Conocí a Raulín un día de otoño del 2004 en un parque de Fort Lauderdale, al sur de la Florida. A sus 64 años, trabajaba como voluntario en la campaña electoral de Kerry. Aquella tarde de calor tropical, Raulín revisaba con la mecánica de la rutina los carnés de prensa. Hasta que sus ojos pequeños se iluminaron y, con acento dulzón y voz imponente, me hizo saber que estaba en casa: «¿La Voz de Galicia? Mi padre era de La Coruña». Fue el comienzo de tres días inolvidables en los que Raulín fue el mejor anfitrión en un planeta, el de los cubanos de Miami, demasiado complejo como para entenderlo en un viaje fugaz. Hijo de gallegos, había nacido en La Habana, pero a los 19 años se vio en una balsa camino de un país extraño. Ya en tierra firme, alguien que movía los hilos decidió que el destino de Raulín era Chicago. Trabajó en la fábrica de teléfonos fundada por Graham Bell y se convirtió en un líder sindical.

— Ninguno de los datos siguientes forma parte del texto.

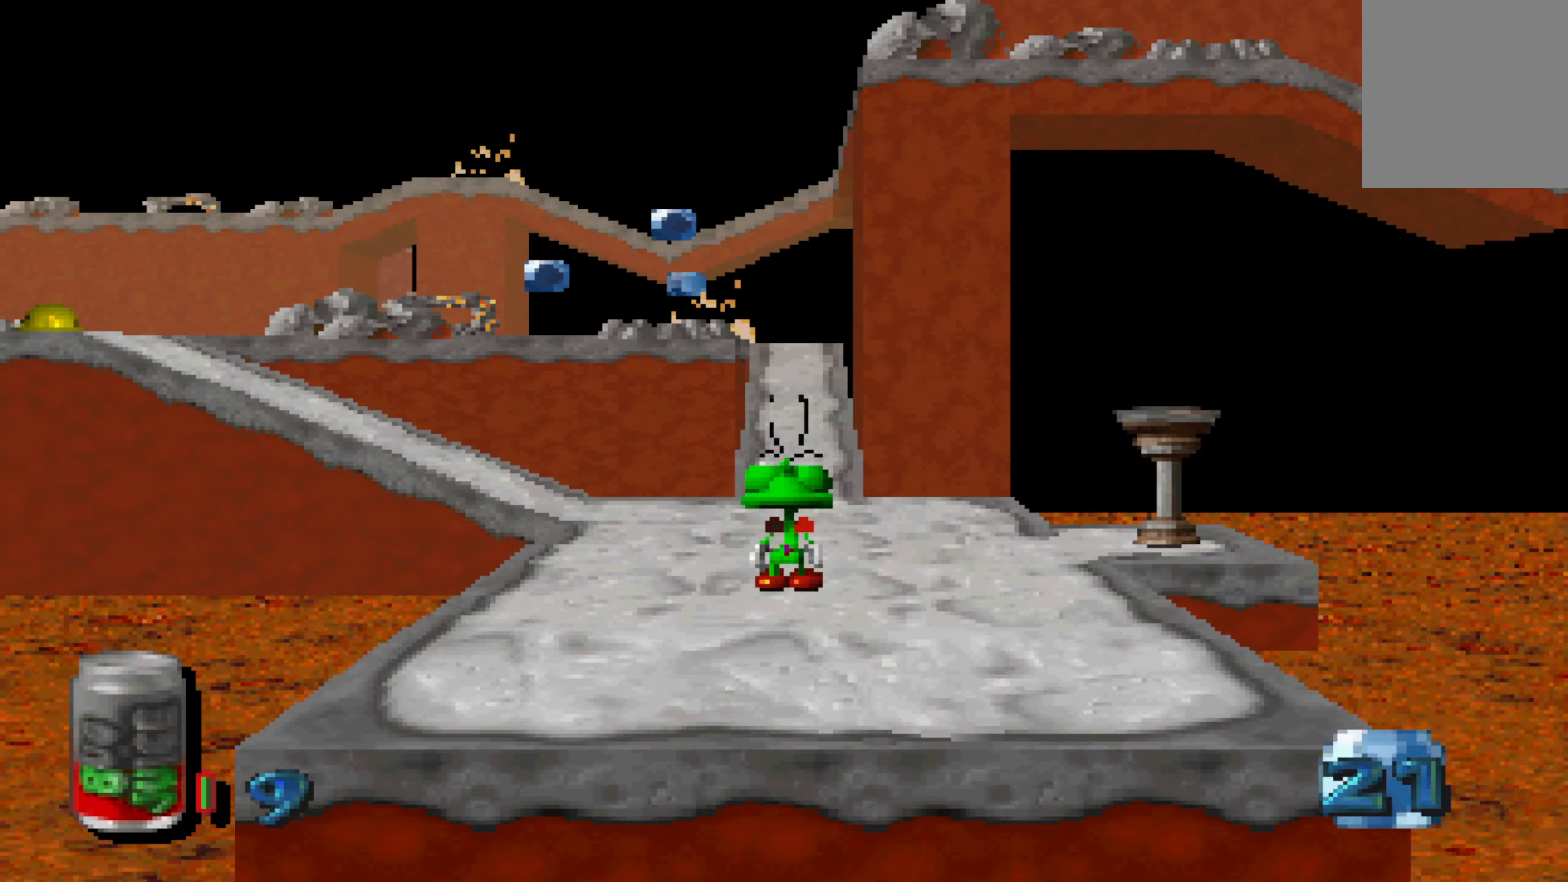
{"buttons": [], "left_stick": "right", "right_stick": "center", "events": [[150, "left_stick", "right"]]}
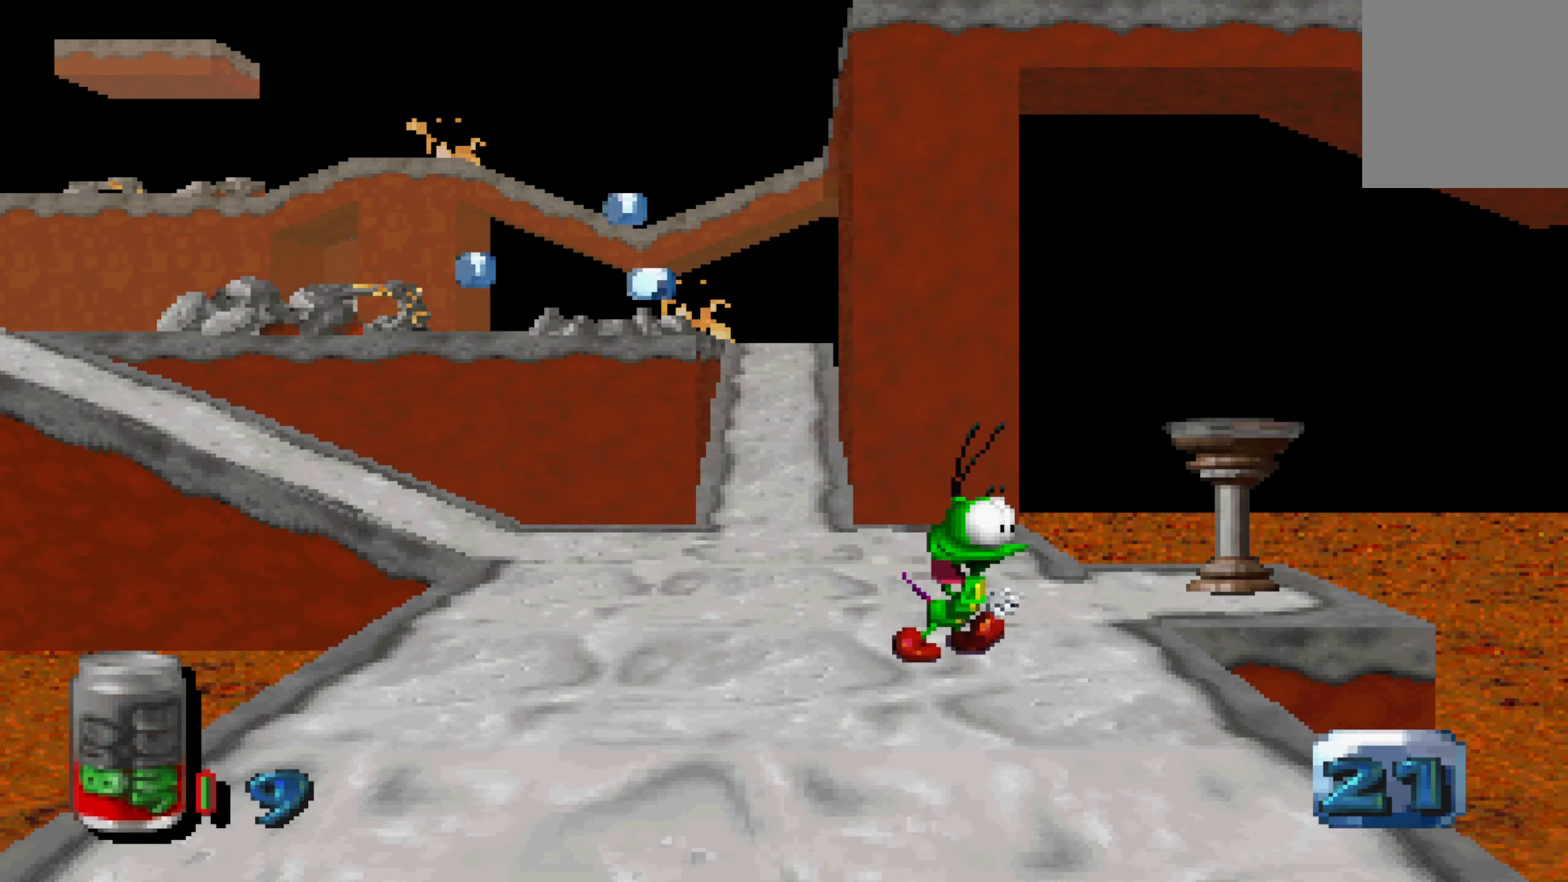
{"buttons": [], "left_stick": "up-right", "right_stick": "center", "events": [[150, "left_stick", "up-right"]]}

Cuarenta años después vivía en Florida, «el país latinoamericano más cerca de EE. UU.». Comimos arroz con pollo en el café Versalles, el parlamento de los cubanos en el exilio, y en ese entorno hostil le vi pedir el voto demócrata y denunciar las tropelías estadounidenses en Irak. «El futuro de nuestros nietos está en manos de Bush, no de Fidel», clamó entre abucheos.

Hablamos la noche en que América volvió a votar a Bush. Y me aseguró que el próximo presidente de EE.UU. sería negro y se llamaría Barak Obama.

Con cada eco de Cuba, cuando las dos orillas se acercan o se separan, me acuerdo de Raulín, del arroz con pollo en el Versalles, y de todos los indignados que navegan con firmeza contracorriente. Raulín: cubano y demócrata, estadounidense y gallego.